Analysis: Maybe. Based on her aiming the gun at Daniel, it appears that Ellie intended to kill (or at least inflict grievous bodily harm) on Daniel. And since you can't have murder without a dead person, let's assume Daniel is actually dead--with Lost, you never can be sure. So Ellie murdered Daniel. End of story, right?

Wrong! Ellie may be able to claim self-defense, which is a complete defense to murder (i.e., she's not guilty). Under common law, one could only use self-defense to protect another if the two were in a special relationship with each other: parent-child, master-servant, husband-wife. Some jurisdictions have eliminated the special relationship requirement, while others retain it. We don't know what laws (if any) apply to the Island so mark a question mark next to this element.

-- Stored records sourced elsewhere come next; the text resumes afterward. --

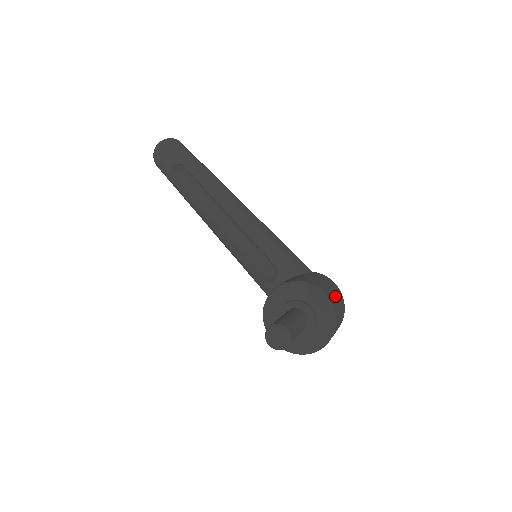
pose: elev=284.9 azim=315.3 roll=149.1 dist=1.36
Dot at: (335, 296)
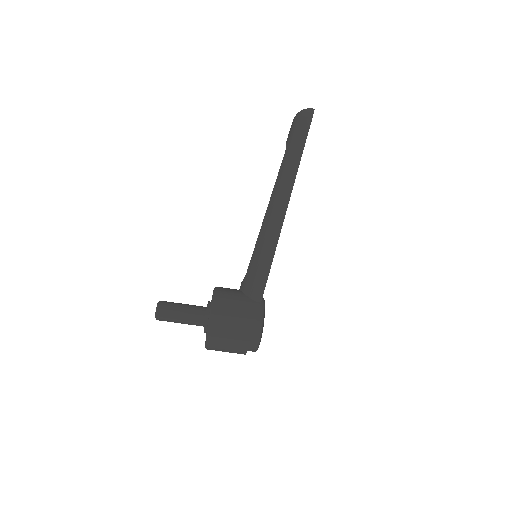
Dot at: (229, 330)
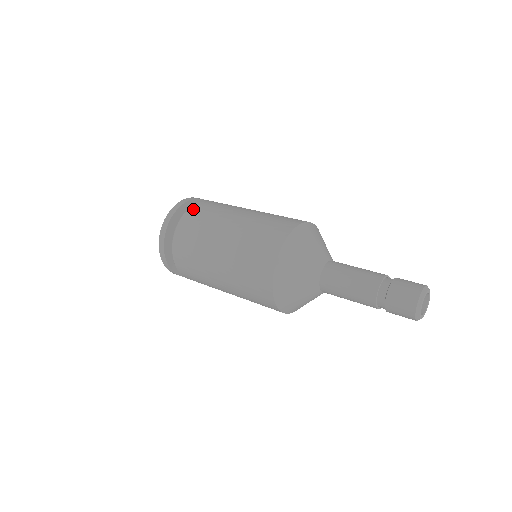
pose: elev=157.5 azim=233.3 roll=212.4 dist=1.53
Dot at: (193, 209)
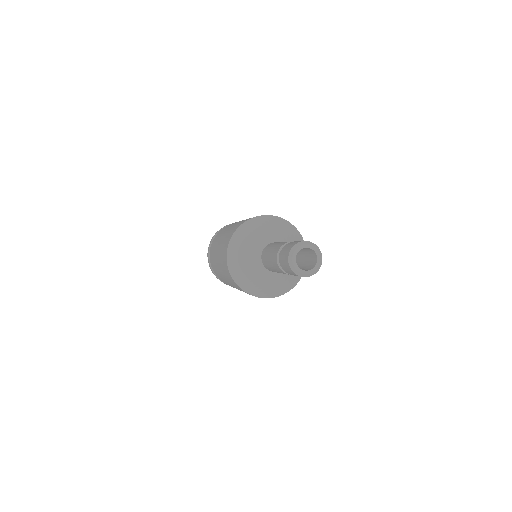
Dot at: (217, 234)
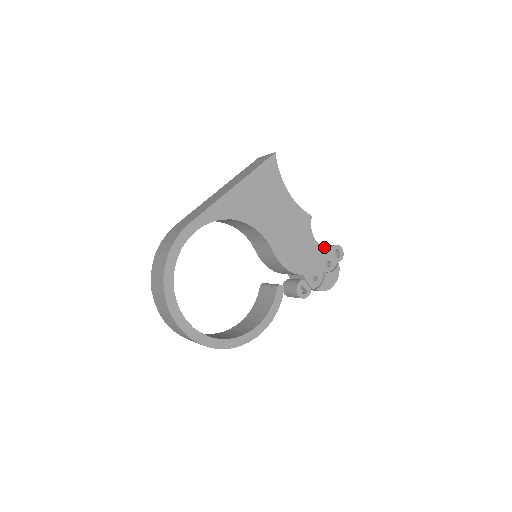
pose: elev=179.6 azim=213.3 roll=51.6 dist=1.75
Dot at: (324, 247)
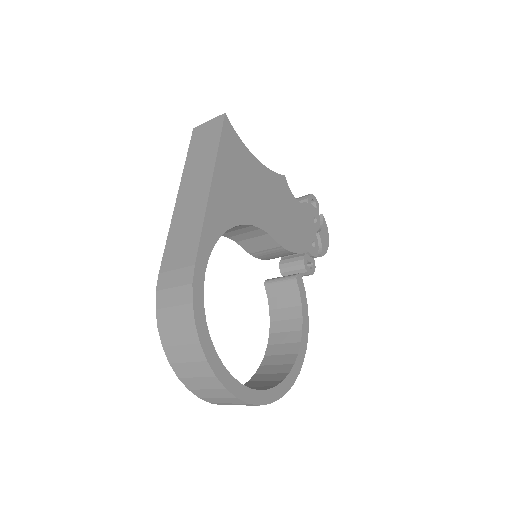
Dot at: (305, 205)
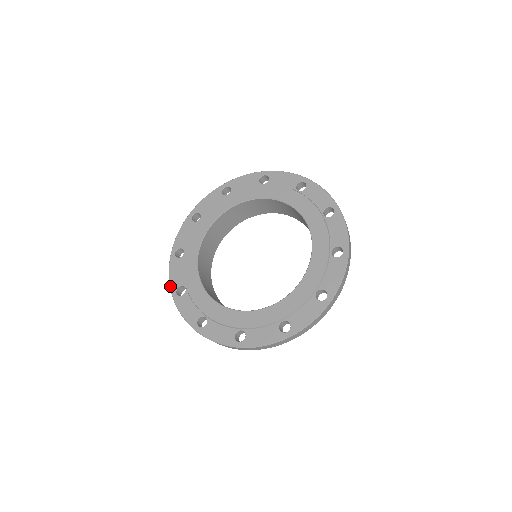
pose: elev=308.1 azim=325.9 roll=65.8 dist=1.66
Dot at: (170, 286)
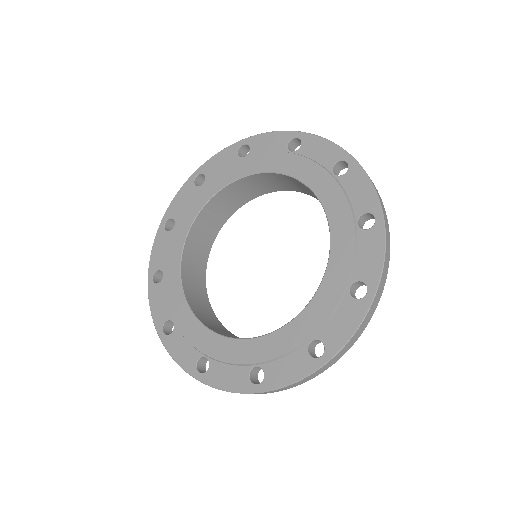
Dot at: (167, 210)
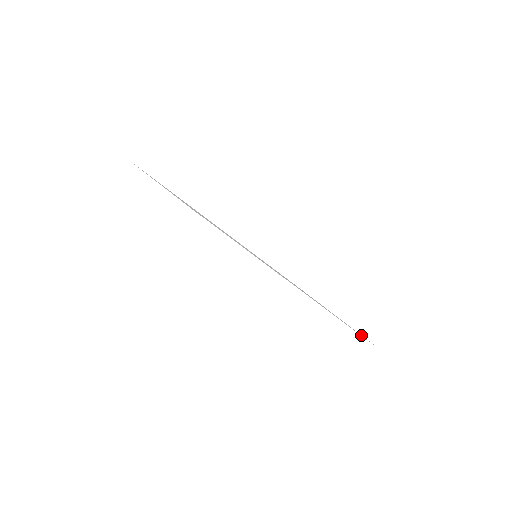
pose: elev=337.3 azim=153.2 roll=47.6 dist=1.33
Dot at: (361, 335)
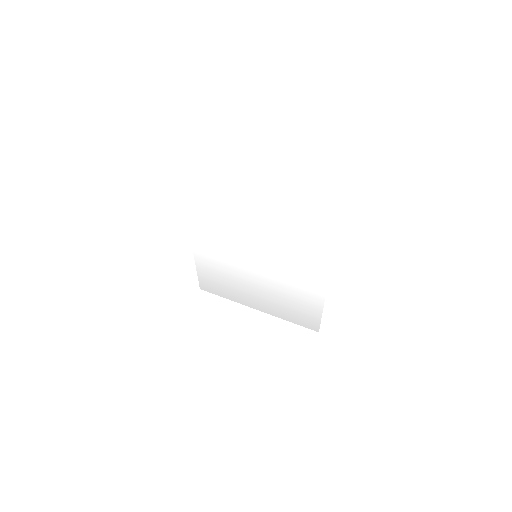
Dot at: (302, 318)
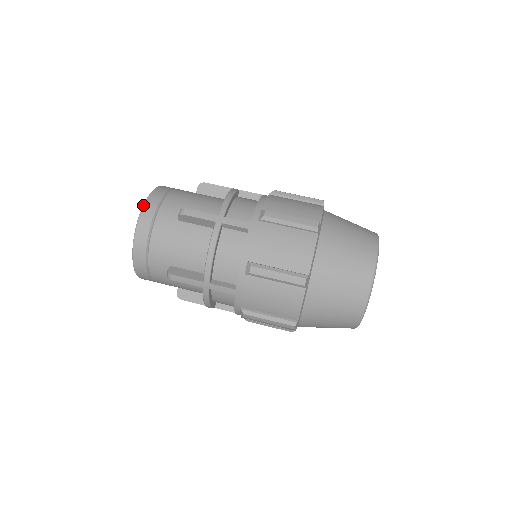
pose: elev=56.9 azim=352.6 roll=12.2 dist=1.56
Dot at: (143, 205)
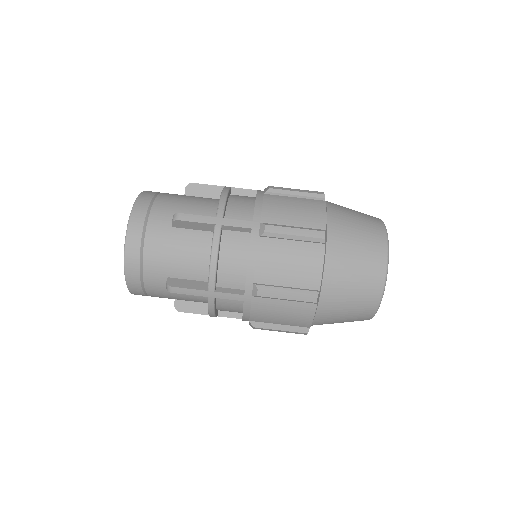
Dot at: (124, 272)
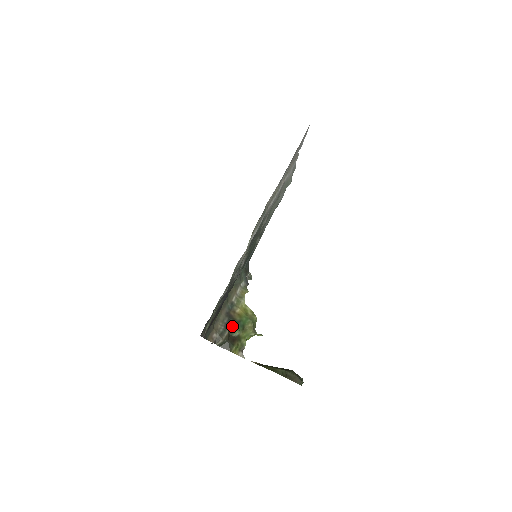
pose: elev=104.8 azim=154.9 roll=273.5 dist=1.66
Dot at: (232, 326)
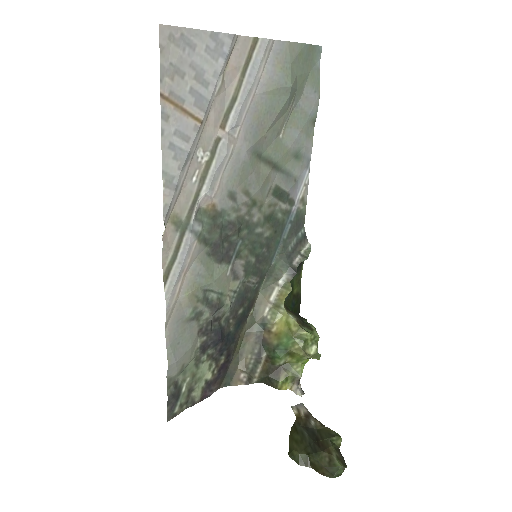
Dot at: (268, 355)
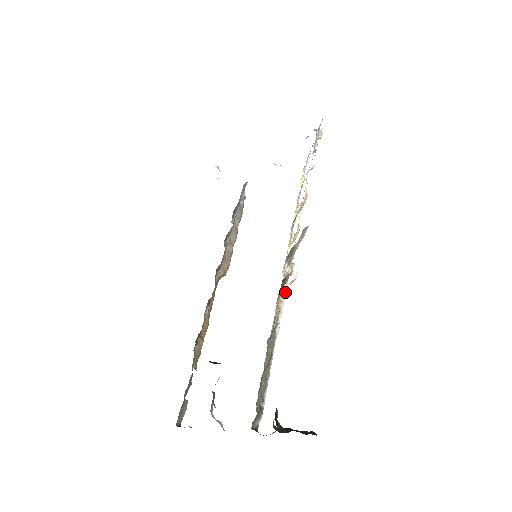
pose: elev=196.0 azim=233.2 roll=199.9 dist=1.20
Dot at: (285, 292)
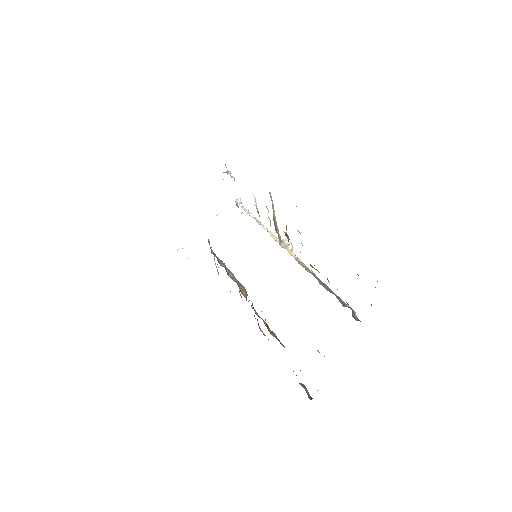
Dot at: (294, 255)
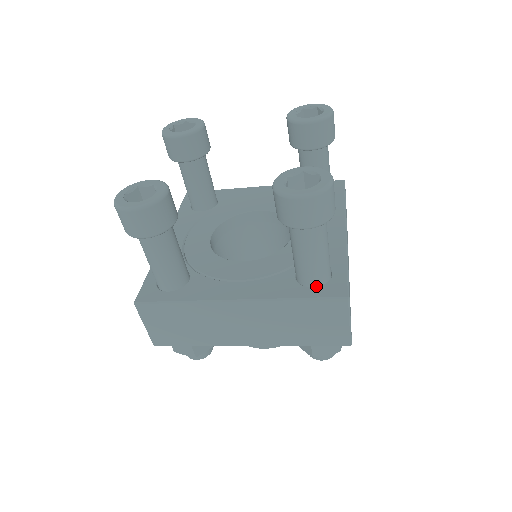
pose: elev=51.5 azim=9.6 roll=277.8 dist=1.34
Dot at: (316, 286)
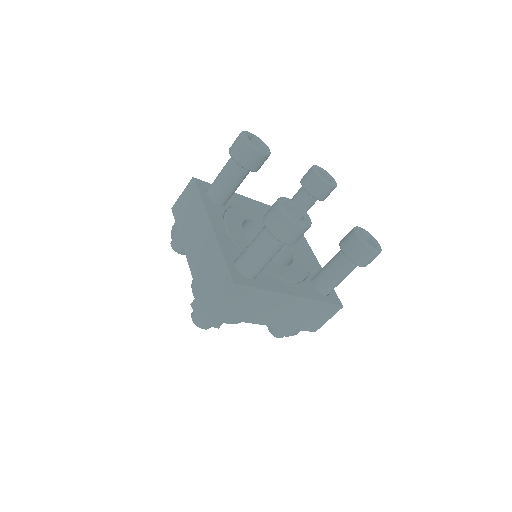
Dot at: (237, 268)
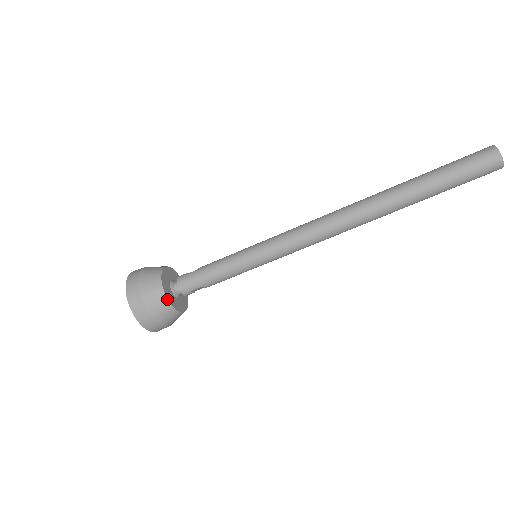
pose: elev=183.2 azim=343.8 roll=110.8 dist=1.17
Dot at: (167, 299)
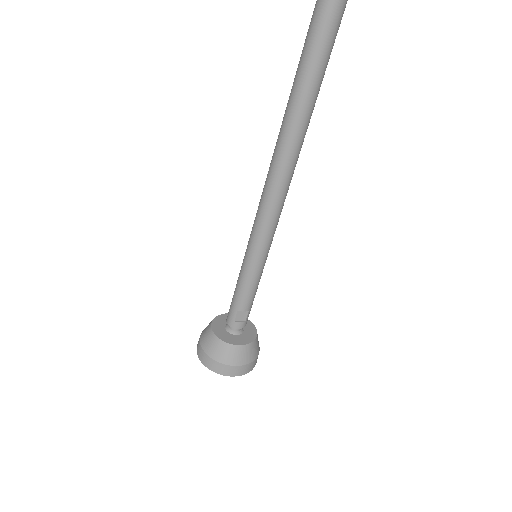
Dot at: (214, 335)
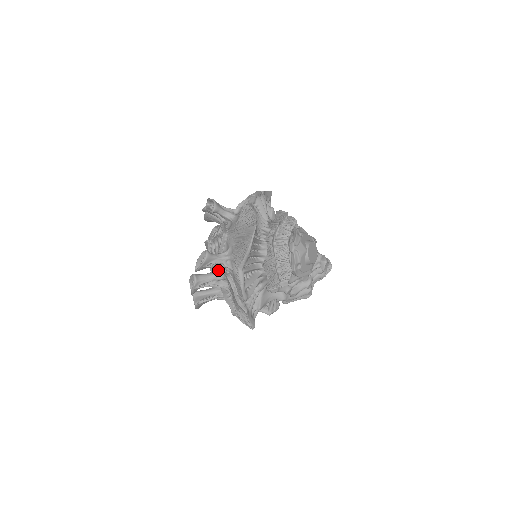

With the remaining elements, it looks like Ellie can prove self-defense. From her perspective (and anyone else watching), it was reasonable to believe that Daniel was threatening Richard with deadly force. (It does not matter if Daniel was never really going to shoot Richard, only that Ellie could reasonably believe he was going to do so.) And Daniel's countdown was probably enough to show the threat to Richard was imminent. So, it appears that by exercising self-defense Ellie could have gotten away with murdering her own son. No word on whether Smokey is as forgiving.

Bonus: If Ellie only proved only some of the self-defense elements, then no defense is available to her at common law. Some states, though, allow an "imperfect self-defense," meaning you can downgrade a murder to a manslaughter even if you can't establish all of the elements of self-defense. (See here for why that change matters.)